Drupal is more readily configured for granular or even open access to support user contributions to an expanding content base. Drupal could probably be configured to serve as both traditional newsroom workflow management system and a publication platform. But the complexity of the system implies a culture defined by a separation between developers and content contributors. It would take some modular development to allow integration of diverse forms of user- generated data other than text.

Hubzero provides some of all the above, while providing a platform for sharing of high-level scientific models, and a bit of facebook- style social networking. It too implies the availability of a specialized community of developers. It's open source and free for those who can figure it out, but a $50,000 pricetag for hosted access suggests the level of complexity under the hood. It's certainly not plug-and-play like Wordpress and its more complex by an order of magnitude compared to what may be the leading open- source social networking system Elgg.

Each approach has proven to be productive in many ways for various purposes, but the fact remains that choice of content system informs and reflects choices about how we communicate in groups.

--- David

On Sat, May 21, 2011 at 7:37 PM, Owen Densmore <o...@backspaces.net> wrote: I totally agree. For someone not ever wanting their own hosting site, the big three (wordpress.com, blogger, and google sites) certainly make sense.

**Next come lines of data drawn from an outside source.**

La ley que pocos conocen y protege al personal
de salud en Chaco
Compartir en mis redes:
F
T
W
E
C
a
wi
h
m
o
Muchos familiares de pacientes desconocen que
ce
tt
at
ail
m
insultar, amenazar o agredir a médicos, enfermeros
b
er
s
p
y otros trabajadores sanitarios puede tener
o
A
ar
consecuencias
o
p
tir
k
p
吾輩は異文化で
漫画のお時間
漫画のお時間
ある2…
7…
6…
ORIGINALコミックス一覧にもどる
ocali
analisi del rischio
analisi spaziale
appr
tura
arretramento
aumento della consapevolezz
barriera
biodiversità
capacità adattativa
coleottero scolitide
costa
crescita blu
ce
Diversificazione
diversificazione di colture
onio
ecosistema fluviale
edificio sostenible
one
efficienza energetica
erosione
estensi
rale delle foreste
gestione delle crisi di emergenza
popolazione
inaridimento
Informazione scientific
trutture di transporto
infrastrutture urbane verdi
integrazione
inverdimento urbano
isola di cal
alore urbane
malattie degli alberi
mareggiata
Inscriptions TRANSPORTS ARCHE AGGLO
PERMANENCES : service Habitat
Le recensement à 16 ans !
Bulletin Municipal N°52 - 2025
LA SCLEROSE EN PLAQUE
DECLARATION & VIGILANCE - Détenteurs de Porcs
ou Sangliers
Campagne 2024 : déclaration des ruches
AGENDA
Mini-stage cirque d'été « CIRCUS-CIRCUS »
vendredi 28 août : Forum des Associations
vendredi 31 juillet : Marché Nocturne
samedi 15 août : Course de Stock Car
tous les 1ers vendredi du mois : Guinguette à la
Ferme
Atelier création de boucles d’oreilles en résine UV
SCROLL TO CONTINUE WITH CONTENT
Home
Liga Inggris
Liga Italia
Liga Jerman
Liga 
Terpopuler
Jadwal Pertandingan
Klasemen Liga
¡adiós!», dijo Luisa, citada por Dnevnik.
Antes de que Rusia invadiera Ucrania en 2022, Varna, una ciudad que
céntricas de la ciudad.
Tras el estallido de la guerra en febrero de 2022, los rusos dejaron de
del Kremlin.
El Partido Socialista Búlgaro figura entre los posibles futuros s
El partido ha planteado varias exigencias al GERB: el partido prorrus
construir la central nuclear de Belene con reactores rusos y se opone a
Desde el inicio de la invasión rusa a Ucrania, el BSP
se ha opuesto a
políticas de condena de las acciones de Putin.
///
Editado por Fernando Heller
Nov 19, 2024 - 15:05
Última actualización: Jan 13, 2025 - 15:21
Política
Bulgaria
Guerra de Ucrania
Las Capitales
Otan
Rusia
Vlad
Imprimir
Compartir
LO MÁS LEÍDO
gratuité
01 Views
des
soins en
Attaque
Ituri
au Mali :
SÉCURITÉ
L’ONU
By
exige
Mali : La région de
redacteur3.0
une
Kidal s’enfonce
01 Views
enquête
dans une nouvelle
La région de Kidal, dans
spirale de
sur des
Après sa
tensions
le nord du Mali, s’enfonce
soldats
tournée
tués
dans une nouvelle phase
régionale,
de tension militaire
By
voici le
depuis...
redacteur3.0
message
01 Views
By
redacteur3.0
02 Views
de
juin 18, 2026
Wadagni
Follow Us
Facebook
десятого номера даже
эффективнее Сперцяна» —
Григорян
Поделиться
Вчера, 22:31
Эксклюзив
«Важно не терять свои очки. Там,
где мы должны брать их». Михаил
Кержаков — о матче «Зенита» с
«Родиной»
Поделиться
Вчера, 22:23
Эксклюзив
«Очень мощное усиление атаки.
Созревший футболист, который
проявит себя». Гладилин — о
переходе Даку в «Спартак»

Tumblr was new to me and is getting some nice street cred:
       http://www.orphicpixel.com/tumblr-vs-wordpress/

Because I *really* would require the ability to move my site from one place to another (maybe no one else cares!), I'd look at:
       http://codex.wordpress.org/Importing_Content

But all in all, the only reason *not* to use wordpress is that it sometimes can require you're writing php for themes. But the newer default theme is not the Huge But Ugly Button theme (Kubrick). The plusses of wordpress are pretty overwhelming:
       - Easy to import/export
       - Easy to self host and convert to self hosting later
       - Lots of folks can help you use it
       - Gets steadily better every release
       - Great support for plugins
       - Great update support

       -- Owen

On May 21, 2011, at 5:07 PM, David Collins wrote:

> Dreamweaver and plain old HMTL work great, but they require going outside the CMS for such an ubiquitous feature as user comments though cloud-sourced user comments can bridge that gap.
>
> Wordpress has features not found in Dreamweaver including tags, feeds, indexing (with on-page indexes) and a super-accessible admin interface, and much much more in plugins. A big site running on Dreamweaver can become daunting to modify if one hasn't anticipated a good approach for configuring site-wide theme elements.
>
> On Sat, May 21, 2011 at 11:41 AM, Owen Densmore <o...@backspaces.net> wrote:
> Nice summary.
>
> BTW: Odd no one suggested simply using Dreamweaver or similar tool. Just plain old fashioned web pages and images up in the cloud work just fine for most folks needing a simple site.
>
> And I think both Mac and Windows have built-in HTML/Site editors, and also hosting of some sort.